By most measures, Fitzsimmons’ victory over Corbett shouldn’t have happened. He was much the smaller of the two men (14 lbs lighter than Corbett at the time of the fight) and probably nowhere near as technically gifted or as athletic as Corbett. But Fitzsimmons was an unusual boxer, blending lightness of foot with heaviness of hand. It was an unusual and unexpected combination and helps account for the fact that Fitzsimmons is still the lightest heavyweight champion on record and holds a unique place in boxing history: he was world champion at three weight divisions, middle, light heavy, and heavy.
How did Fitzsimmons manage to knockout the more athletic and technically superior Corbett in the fourteenth round of their fight?
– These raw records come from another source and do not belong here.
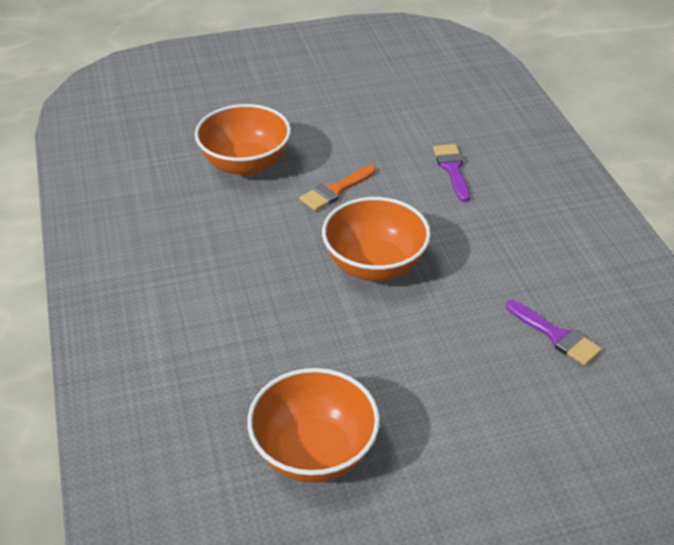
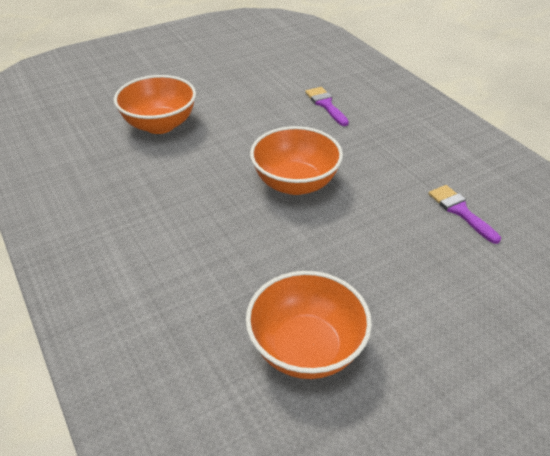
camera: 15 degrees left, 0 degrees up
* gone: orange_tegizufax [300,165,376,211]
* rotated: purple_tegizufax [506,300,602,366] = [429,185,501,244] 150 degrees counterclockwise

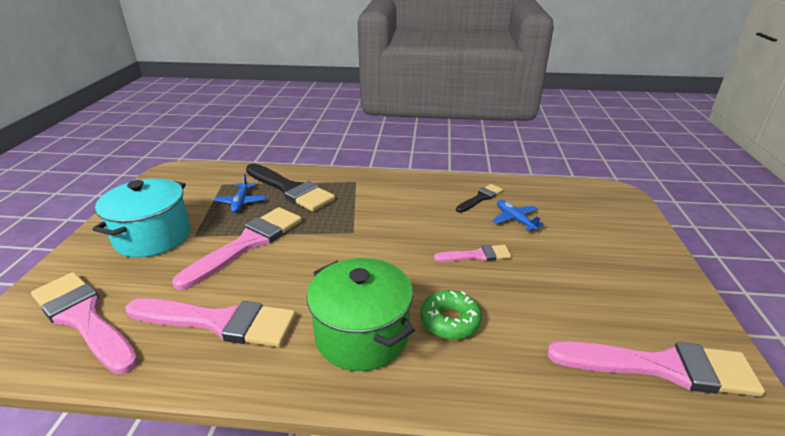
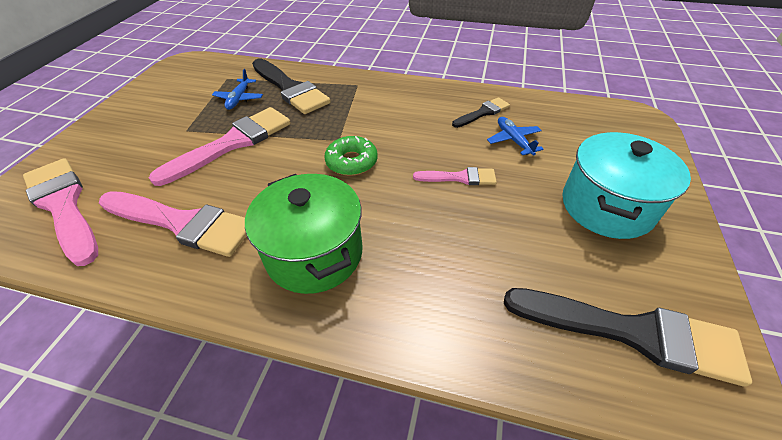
camera: 10 degrees right, 15 degrees up
* shifted: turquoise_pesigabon [92,178,191,258] to [562,132,691,239]
* shifted: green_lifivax [420,290,482,339] to [324,136,378,176]
* repainted: pink_tegizufax [547,341,765,397] to black_tegizufax [504,288,752,387]

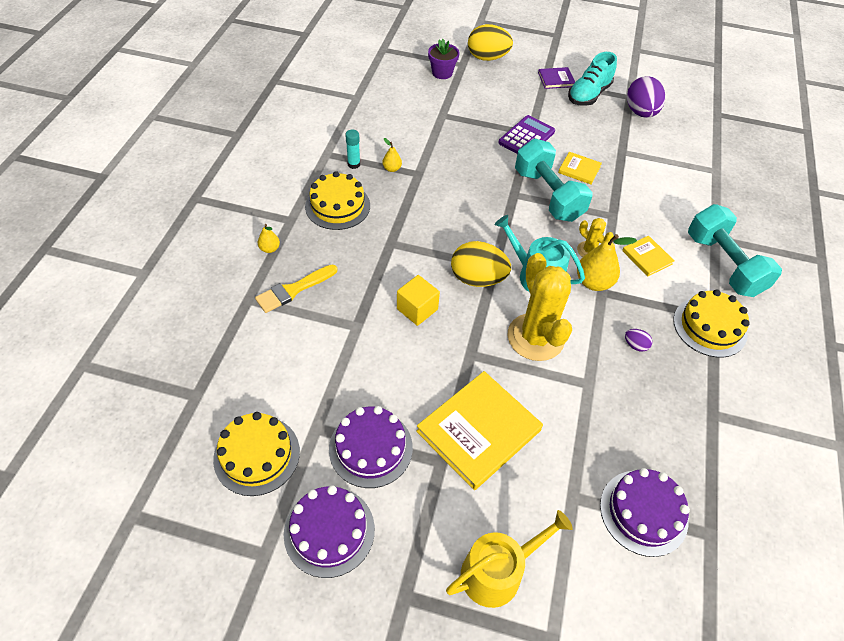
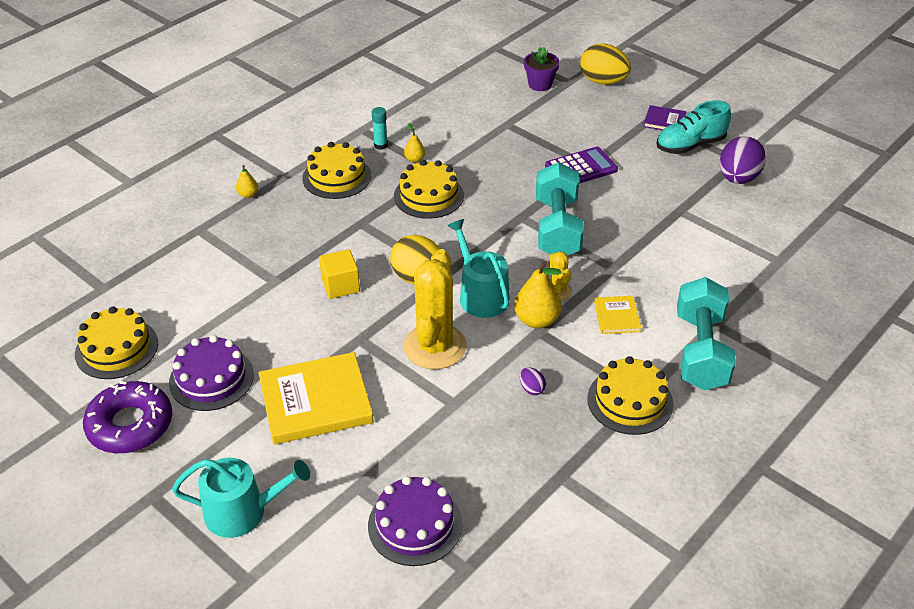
camera: 30 degrees right, 10 degrees down
* gone: yellow_tegizufax [255,265,338,313]
* gone: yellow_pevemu [558,152,602,184]
* new: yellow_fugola [394,160,464,219]
* swapped: purple_fugola [284,485,375,578] to purple_lifivax [83,381,173,453]
* repainted: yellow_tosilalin [446,510,573,608] to turquoise_tosilalin [172,458,310,538]

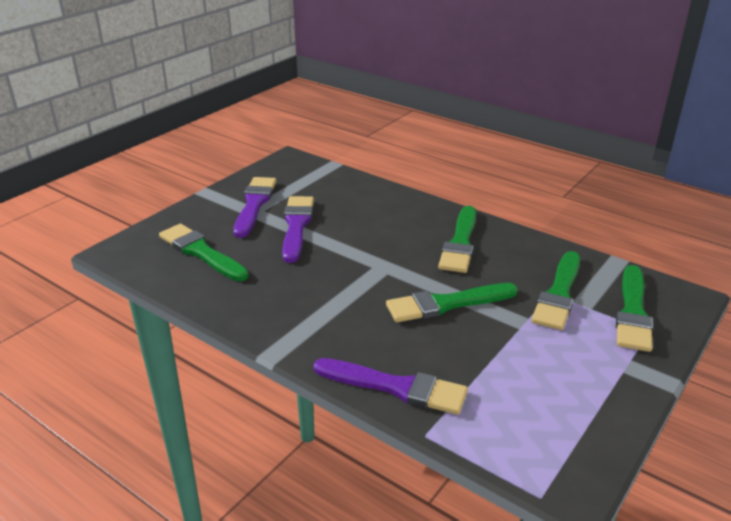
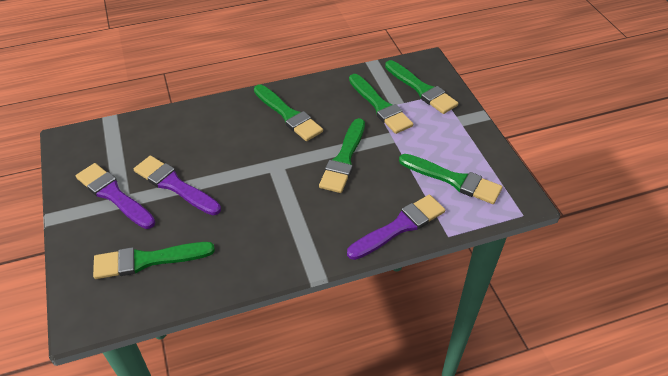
camera: 55 degrees left, 15 degrees up
* new: green_tegizufax [399,154,502,204]

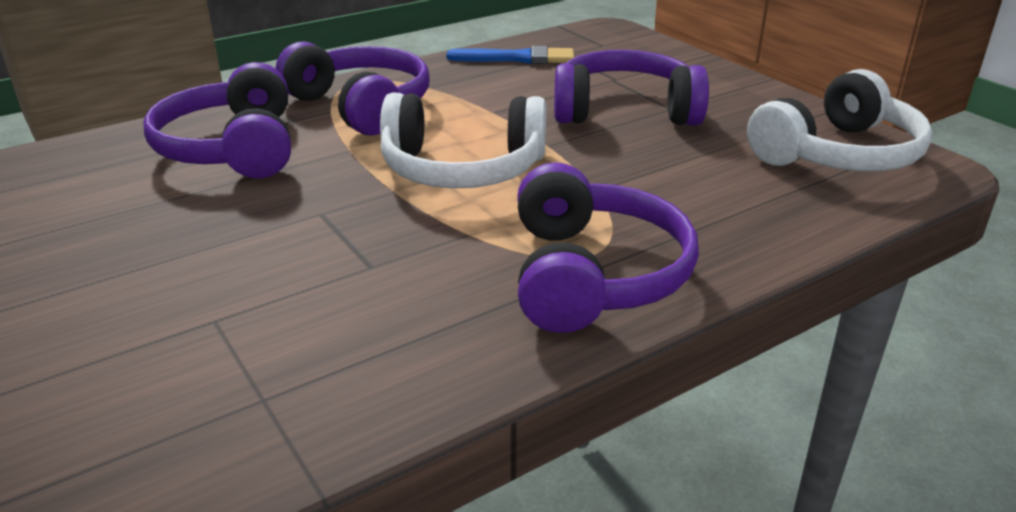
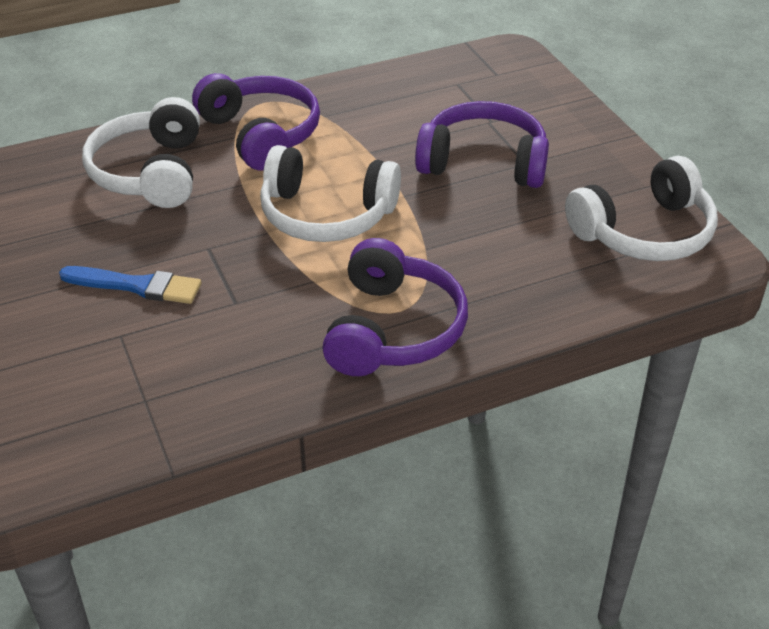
camera: 10 degrees right, 10 degrees up
* shifted: blue_tegizufax [446,46,574,64] to [59,266,201,304]
* repainted: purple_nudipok [143,62,291,178] to white_nudipok [82,97,200,208]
It was not an inevitable victory by any means: Corbett had bloodied him badly and had Fitzsimmons down in round six. Corbett was just too big, too athletic, too skilled for Fitzsimmons to take down in any conventional way. It took something special and a little bit unusual in the form of quick footwork and relentless and searing punches to the abdomen. Round fourteen saw what would become Fitzsimmons’ signature move: an audible, withering, punch to the solar plexus. The punch was so powerful Corbett sank, breathless, and simply couldn’t stand again.
The strong, athletic, technically brilliant Gentleman Jim Corbett had been timbered by a stunningly powerful punch to a region of the body he’d not expected.
Does Jon Jones have a Bob Fitzsimmons out there, someone with a strike, a skill, a knack that could exploit his Achilles heel? Someone who isn’t as skilled or as athletic but who has something unusual in his arsenal? Will that person be Lyoto Machida?
We can’t be sure, of course. But the history of fighting is clear on this one point: everyone has a Bob Fitzsimmons waiting for them.